> **Passage for review**:
■ ■ ■ ■ ■ ■ ■

A systematic review of 14 randomized trials concluded that patients managed with external ankle supports had a reduced risk of sprain (RR 0.53, 95% CI 0.40-0.69); however, the protective effect of high-top shoes, in particular, has not been established [41] . The reduction in risk was greater for those with a previous ankle sprain than in primary prevention. External supports did not appear to alter the severity of ankle sprains that did occur or change the incidence of other leg injuries. The authors concluded that further research was needed comparing various external ankle supports and on interventions such as taping, strengthening, and proprioceptive training.

A meta-analysis of eight studies that looked at prevention of ankle sprains found variability in study methodology and design, but concluded that while ankle braces and taping both appeared to be somewhat effective, braces appeared to be superior to taping [42] . Proprioceptive training appeared to be equally effective in primary and secondary prevention of ankle injuries.

Athletes may have concerns about decreased performance with external ankle supports. A study that looked at running and jumping performance found differing results depending on the specific brace or method (such as taping) used, but in no case did a support decrease performance by more than 5 percent [43] .

Two randomized controlled trials conducted with high school and young adult athletes found that proprioceptive balance training reduced the incidence of ankle sprains among players with prior ankle sprains [28,29] .

SUMMARY AND RECOMMENDATIONS — The mechanism of most ankle sprains is an inversion injury to the lateral ligaments of the ankle. (See 'Classification of ankle sprains' above.)

For patients presenting with an acute ankle injury:

  • Perform a careful history to determine the mechanism of injury (to direct the examination), whether the patient could walk after the injury (important for the Ottawa ankle rules), and whether the ankle had been previously injured (patients with a history of ankle sprains are at increased risk for new sprains). (See 'History' above and 'Physical examination' above.)
  • Perform a careful physical examination, with particular attention to the areas covered by the Ottawa ankle rules (see 'Ottawa ankle rules' above).
  • To rule out an ankle fracture, obtain anteroposterior, lateral, and mortise plain films of the ankle, if indicated by the Ottawa ankle rules (see 'Ottawa ankle rules' above).

■ ■ ■ ■ ■ ■ ■

> **Check your understanding**:
[A] According to the passage on ankle sprains, what was the largest decrease in performance caused by any external support in the study of running and jumping?
[B] Rewrite the passage on ankle sprains from "For patients presenting" up to and including "and 'Physical examination' above.)", replacing "mechanism of injury" with "cause of injury".
[C] Continue the passage on ankle sprains from where it stops.

> **Recorded information**:
■ ■ ■ ■ ■ ■ ■

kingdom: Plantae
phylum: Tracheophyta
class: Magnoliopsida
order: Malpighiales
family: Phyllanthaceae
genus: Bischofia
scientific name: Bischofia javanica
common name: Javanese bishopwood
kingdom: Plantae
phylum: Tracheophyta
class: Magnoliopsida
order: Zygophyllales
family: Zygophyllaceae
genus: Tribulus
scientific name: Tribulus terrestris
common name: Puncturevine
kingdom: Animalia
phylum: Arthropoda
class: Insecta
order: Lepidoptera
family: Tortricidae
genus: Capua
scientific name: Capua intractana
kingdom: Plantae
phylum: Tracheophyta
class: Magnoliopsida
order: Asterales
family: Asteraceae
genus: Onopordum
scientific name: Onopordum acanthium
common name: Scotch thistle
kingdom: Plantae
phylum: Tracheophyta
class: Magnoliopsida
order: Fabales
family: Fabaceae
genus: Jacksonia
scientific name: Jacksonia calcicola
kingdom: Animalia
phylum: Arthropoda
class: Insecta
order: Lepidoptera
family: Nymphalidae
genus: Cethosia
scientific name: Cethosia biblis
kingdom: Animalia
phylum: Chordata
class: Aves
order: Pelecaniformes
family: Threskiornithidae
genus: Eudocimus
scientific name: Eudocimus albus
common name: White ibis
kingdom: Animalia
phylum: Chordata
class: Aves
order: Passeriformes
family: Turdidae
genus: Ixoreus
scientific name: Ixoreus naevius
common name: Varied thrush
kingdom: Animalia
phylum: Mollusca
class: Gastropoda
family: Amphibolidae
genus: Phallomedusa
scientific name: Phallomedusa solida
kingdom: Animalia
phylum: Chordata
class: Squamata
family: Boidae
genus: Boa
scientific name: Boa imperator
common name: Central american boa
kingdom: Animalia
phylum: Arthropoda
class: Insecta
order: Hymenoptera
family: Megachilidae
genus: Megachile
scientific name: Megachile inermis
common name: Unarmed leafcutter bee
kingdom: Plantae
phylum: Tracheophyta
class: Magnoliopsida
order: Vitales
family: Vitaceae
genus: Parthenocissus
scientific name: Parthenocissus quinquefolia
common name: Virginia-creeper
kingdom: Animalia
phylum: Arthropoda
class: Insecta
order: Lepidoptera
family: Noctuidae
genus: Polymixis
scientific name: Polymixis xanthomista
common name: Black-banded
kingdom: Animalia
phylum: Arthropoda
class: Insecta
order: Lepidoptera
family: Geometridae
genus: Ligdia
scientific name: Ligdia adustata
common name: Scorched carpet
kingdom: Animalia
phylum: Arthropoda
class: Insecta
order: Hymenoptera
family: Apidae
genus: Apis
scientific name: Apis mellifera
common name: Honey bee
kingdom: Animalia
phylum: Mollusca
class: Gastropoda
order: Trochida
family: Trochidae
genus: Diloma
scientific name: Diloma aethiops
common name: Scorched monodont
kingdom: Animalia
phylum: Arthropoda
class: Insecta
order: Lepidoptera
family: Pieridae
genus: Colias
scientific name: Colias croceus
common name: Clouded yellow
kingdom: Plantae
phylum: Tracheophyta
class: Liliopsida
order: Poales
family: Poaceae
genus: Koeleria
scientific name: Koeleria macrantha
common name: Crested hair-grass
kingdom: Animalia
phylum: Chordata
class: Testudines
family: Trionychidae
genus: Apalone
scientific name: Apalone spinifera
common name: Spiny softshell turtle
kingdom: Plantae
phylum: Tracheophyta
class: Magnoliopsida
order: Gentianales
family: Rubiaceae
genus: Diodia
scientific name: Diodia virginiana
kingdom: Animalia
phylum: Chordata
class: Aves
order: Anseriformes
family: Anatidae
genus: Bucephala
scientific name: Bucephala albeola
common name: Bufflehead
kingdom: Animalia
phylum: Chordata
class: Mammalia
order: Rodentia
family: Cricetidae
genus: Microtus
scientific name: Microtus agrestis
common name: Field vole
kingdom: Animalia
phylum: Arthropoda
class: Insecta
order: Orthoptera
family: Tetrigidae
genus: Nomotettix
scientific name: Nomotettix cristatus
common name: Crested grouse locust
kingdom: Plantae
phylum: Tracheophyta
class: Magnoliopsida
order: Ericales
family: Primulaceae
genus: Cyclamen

■ ■ ■ ■ ■ ■ ■

> **Answers in order**:
[A] No support decreased performance by more than 5 percent.

[B]
For patients presenting with an acute ankle injury:

  • Perform a careful history to determine the cause of injury (to direct the examination), whether the patient could walk after the injury (important for the Ottawa ankle rules), and whether the ankle had been previously injured (patients with a history of ankle sprains are at increased risk for new sprains). (See 'History' above and 'Physical examination' above.)

[C]
  • Patients with a positive squeeze test or positive external rotation stress test may have a syndesmosis injury. Syndesmosis injury can be confirmed with MRI. Patients with a syndesmosis injury should be referred to an orthopedic surgeon. (See 'Squeeze test' above.)
  • Orthopedic referral is necessary for a fracture, dislocation or subluxation, syndesmosis injury, tendon rupture, wound penetrating into the joint, and an uncertain diagnosis. Patients with neurovascular compromise (distal findings of decreased sensation, motion, or circulation) require emergent evaluation.
  • Initial treatment consists of rest, ice, compression, elevation (RICE), early mobilization, and support orthosis with early weight bearing. (See 'Immediate therapy' above.)
  • Treatment of severe (grade III) sprains is controversial. It is reasonable, particularly if mobilization is painful and compliance likely to be difficult, to initiate treatment with a brief period (10 days) of nonweightbearing and immobilization in a cast or in a combination of a rigid splint and elastic bandage. Early functional rehabilitation can be started once immobilization is discontinued. (See 'Immobilization' above.)
  • Referral to a physical therapist for advanced functional rehabilitation can be helpful. (See 'Rehabilitation' above.)

For patients with persistent symptoms:

  • In patients with symptoms that persist for more than six to eight weeks, obtaining an MRI can help to rule out conditions such as talar dome fractures or syndesmosis injury.
  • Referral to an orthopedic surgeon can be useful for patients with chronic ankle instability. (See 'Indications for referral' above.)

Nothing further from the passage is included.